Seen from an Ayurvedic perspective colder climate zones bring to the fore the kapha inherent in your body whereas hotter climate zones aggravate it’s pitta. In your case by travelling to a cold place your kapha suddenly surged up. This means that a body that just a day ago could move with the grace of a ballerina will now behave more like the already mentioned bullock. It’s natural and you can’t blame it for that.

If being accustomed to high temperatures, we suddenly find ourselves having to practice inside of a fridge we need to let go of all we thought we knew about our body. It’ll move differently, feel differently, and its range of movement will be severely curtailed by all the extra kapha. But there are of course good news: endurance and strength for example will be up. For the first few days then after a change of climate zone it will be like starting your practice anew. Allow yourself to be a complete beginner again and start to collect new data appropriate to this new situation. The set of data you used to navigate your body through an asana practice in a sun-drenched tropical country is not usable in arctic surrounds. Once you have made the jump from climate zone to climate zone a few times your body will actually remember to different sets of data and return much more quickly to the right setting. It is amazing how adaptable it is.

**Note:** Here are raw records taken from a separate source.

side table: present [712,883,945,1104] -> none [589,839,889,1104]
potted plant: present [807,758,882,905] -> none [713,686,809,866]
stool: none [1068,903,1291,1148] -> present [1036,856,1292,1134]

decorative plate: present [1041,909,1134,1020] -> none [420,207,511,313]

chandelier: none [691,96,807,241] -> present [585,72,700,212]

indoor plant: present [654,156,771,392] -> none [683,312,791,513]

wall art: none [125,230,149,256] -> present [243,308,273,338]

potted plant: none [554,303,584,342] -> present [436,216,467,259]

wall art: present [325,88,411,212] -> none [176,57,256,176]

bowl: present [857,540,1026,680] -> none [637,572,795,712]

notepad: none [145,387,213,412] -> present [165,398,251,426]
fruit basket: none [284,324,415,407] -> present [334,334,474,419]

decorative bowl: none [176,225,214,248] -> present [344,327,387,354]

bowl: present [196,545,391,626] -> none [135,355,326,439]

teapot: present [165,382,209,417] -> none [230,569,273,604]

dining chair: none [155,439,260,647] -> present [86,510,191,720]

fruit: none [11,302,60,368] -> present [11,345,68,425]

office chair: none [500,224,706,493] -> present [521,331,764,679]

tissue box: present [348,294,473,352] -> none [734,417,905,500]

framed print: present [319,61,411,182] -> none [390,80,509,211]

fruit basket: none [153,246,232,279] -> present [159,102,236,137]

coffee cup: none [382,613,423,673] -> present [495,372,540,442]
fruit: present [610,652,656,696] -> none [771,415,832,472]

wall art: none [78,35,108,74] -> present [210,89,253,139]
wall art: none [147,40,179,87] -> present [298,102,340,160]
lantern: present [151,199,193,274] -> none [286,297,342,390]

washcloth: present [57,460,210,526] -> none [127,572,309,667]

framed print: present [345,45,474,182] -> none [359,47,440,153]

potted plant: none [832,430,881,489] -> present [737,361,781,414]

Important then is that you don’t have a fixed idea in your mind how much your body should be able to perform or how deep into each posture your body should be able to go. You “should” do nothing. Notice that it is the mind that has ideas how far the body “should” go. And because the mind is incapable to adjust itself to the new temperature (nor is the body) it pushes the body beyond its capacity and thus injures it. The body then signals pain but the mind says, “No, you SHOULD be able to do this posture. Therefore DO IT.” Those in the know call this the tyranny of the mind over the body. By practicing movement from the body and allowing for the needs of the body the body can be kept in a healthy state. But this is a process that yoga allows us to gradually engage in. A big part of asana practice is then to awaken the body’s own intelligence. This means that when you practice you practice from your body, from its proprioception, by owning the body, rather than from practicing from ideas that you have in your mind how the body should be and move. And for this to happen the mind has to step aside.